Researchers at Brown University in Providence, Rhode Island have narrowed down the size requirements for dark matter — the elusive stuff that pervade the universe, lending mass but emitting no detectable radiation.
Dark matter has so far “existed” only in the calculations of physicists, although observations of actual stars’ and galaxies’ motions do indeed point to some unseen source of mass. In many cases the invisible mass outweighs the visible matter… in fact, it’s believed that visible matter makes up only 4 percent of the universe, while 23 percent is dark matter and the rest is dark energy.
Dark matter is the term for matter that emits no electromagnetic radiation (x-rays, gamma rays, radio waves, visible light, etc.) and dark energy is the force that theoretically is responsible for the ongoing and accelerating expansion of the universe.
Dark matter particles don’t interact with “regular” matter much, which has led physicists to believe they may belong to a class of particles dubiously named “weakly interacting massive particles”… or WIMPs, for short.

▶ _The data_:
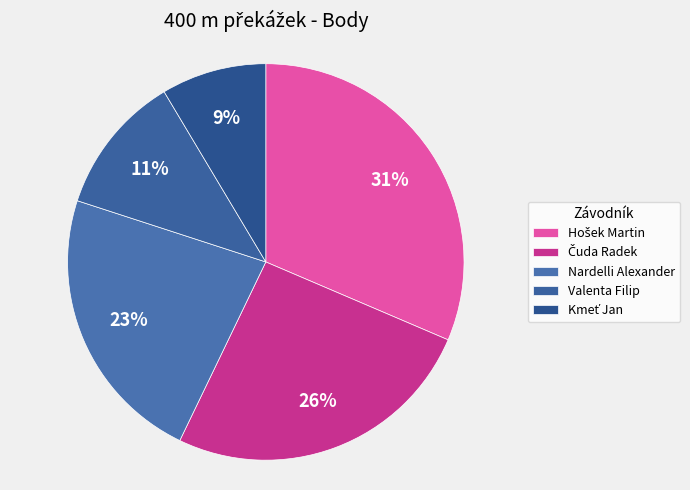

To the nearest percent, what is the average slice percentage?

20%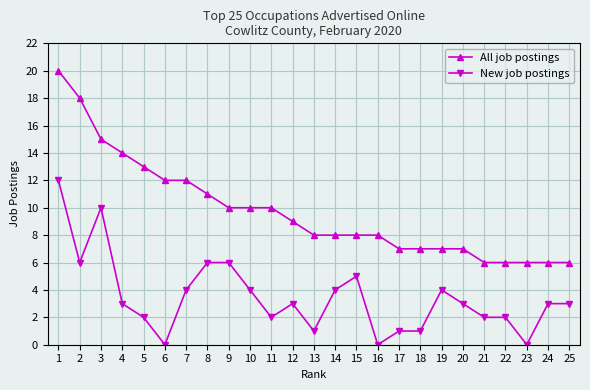

Where is the first local maximum for New job postings?

3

▶ _What you need to do_:
Can you quote the stretch of the dark matter passage from "Researchers at Brown" through "of the universe.", word for word?

▶ _Solution_:
Researchers at Brown University in Providence, Rhode Island have narrowed down the size requirements for dark matter — the elusive stuff that pervade the universe, lending mass but emitting no detectable radiation.
Dark matter has so far “existed” only in the calculations of physicists, although observations of actual stars’ and galaxies’ motions do indeed point to some unseen source of mass. In many cases the invisible mass outweighs the visible matter… in fact, it’s believed that visible matter makes up only 4 percent of the universe, while 23 percent is dark matter and the rest is dark energy.
Dark matter is the term for matter that emits no electromagnetic radiation (x-rays, gamma rays, radio waves, visible light, etc.) and dark energy is the force that theoretically is responsible for the ongoing and accelerating expansion of the universe.